From 4e6dba0ef74523a52f66547c16b9972664b18fd4 Mon Sep 17 00:00:00 2001
From: yihong <zouzou0208@gmail.com>
Date: Thu, 30 Oct 2025 23:14:06 +0800
Subject: [PATCH 13/13] gh-139246: zero-width word paste can be wrong in
 default repl (GH-139254)

Signed-off-by: yihong0618 <zouzou0208@gmail.com>
Co-authored-by: grayjk <grayjk@gmail.com>
---
 Lib/_pyrepl/utils.py                          |  6 +++++
 Lib/test/test_pyrepl/test_utils.py            | 23 ++++++++++++++++++-
 ...-09-23-09-46-46.gh-issue-139246.pzfM-w.rst |  1 +
 3 files changed, 29 insertions(+), 1 deletion(-)
 create mode 100644 Misc/NEWS.d/next/Library/2025-09-23-09-46-46.gh-issue-139246.pzfM-w.rst

diff --git a/Lib/_pyrepl/utils.py b/Lib/_pyrepl/utils.py
index 64708e843b685b..06cddef851bb40 100644
--- a/Lib/_pyrepl/utils.py
+++ b/Lib/_pyrepl/utils.py
@@ -63,6 +63,12 @@ class ColorSpan(NamedTuple):
 def str_width(c: str) -> int:
     if ord(c) < 128:
         return 1
+    # gh-139246 for zero-width joiner and combining characters
+    if unicodedata.combining(c):
+        return 0
+    category = unicodedata.category(c)
+    if category == "Cf" and c != "\u00ad":
+        return 0
     w = unicodedata.east_asian_width(c)
     if w in ("N", "Na", "H", "A"):
         return 1
diff --git a/Lib/test/test_pyrepl/test_utils.py b/Lib/test/test_pyrepl/test_utils.py
index 05a4f329059835..656a1e441e0e47 100644
--- a/Lib/test/test_pyrepl/test_utils.py
+++ b/Lib/test/test_pyrepl/test_utils.py
@@ -5,10 +5,29 @@
 
 class TestUtils(TestCase):
     def test_str_width(self):
-        characters = ['a', '1', '_', '!', '\x1a', '\u263A', '\uffb9']
+        characters = [
+            'a',
+            '1',
+            '_',
+            '!',
+            '\x1a',
+            '\u263A',
+            '\uffb9',
+            '\N{LATIN SMALL LETTER E WITH ACUTE}',  # é
+            '\N{LATIN SMALL LETTER E WITH CEDILLA}', # ȩ
+            '\u00ad',
+        ]
         for c in characters:
             self.assertEqual(str_width(c), 1)
 
+        zero_width_characters = [
+            '\N{COMBINING ACUTE ACCENT}',
+            '\N{ZERO WIDTH JOINER}',
+        ]
+        for c in zero_width_characters:
+            with self.subTest(character=c):
+                self.assertEqual(str_width(c), 0)
+
         characters = [chr(99989), chr(99999)]

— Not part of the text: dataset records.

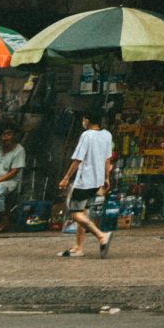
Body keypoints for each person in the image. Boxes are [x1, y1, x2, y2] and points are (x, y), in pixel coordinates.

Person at [55, 111, 113, 259]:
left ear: (87, 120)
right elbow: (107, 159)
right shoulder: (107, 135)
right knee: (83, 211)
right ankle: (79, 247)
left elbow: (77, 159)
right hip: (97, 181)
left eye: (84, 120)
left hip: (84, 181)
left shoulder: (86, 135)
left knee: (76, 213)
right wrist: (107, 178)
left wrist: (66, 178)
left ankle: (101, 236)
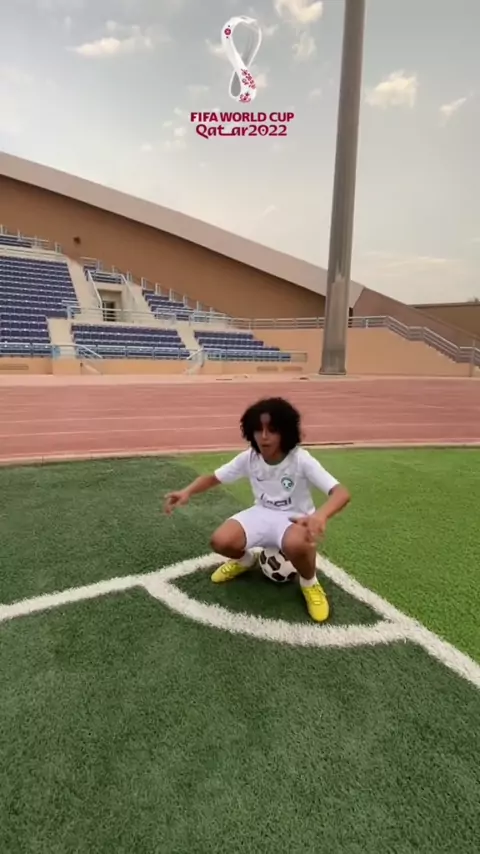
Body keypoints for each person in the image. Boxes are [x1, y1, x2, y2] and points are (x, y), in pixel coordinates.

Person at [164, 397, 351, 622]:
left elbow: (341, 493)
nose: (263, 436)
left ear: (285, 432)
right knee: (220, 541)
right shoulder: (249, 458)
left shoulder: (301, 460)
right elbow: (214, 478)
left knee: (297, 544)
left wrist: (320, 515)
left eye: (272, 430)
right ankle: (245, 561)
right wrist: (187, 491)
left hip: (295, 518)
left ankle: (309, 583)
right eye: (257, 430)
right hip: (262, 512)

         for c in characters:
             self.assertEqual(str_width(c), 2)
@@ -25,6 +44,8 @@ def test_wlen(self):
 
         self.assertEqual(wlen('hello'), 5)
         self.assertEqual(wlen('hello' + '\x1a'), 7)
+        self.assertEqual(wlen('e\N{COMBINING ACUTE ACCENT}'), 1)
+        self.assertEqual(wlen('a\N{ZERO WIDTH JOINER}b'), 2)
 
     def test_prev_next_window(self):
         def gen_normal():
diff --git a/Misc/NEWS.d/next/Library/2025-09-23-09-46-46.gh-issue-139246.pzfM-w.rst b/Misc/NEWS.d/next/Library/2025-09-23-09-46-46.gh-issue-139246.pzfM-w.rst
new file mode 100644
index 00000000000000..a816bda5cfe8e8
--- /dev/null
+++ b/Misc/NEWS.d/next/Library/2025-09-23-09-46-46.gh-issue-139246.pzfM-w.rst
@@ -0,0 +1 @@
+fix: paste zero-width in default repl width is wrong.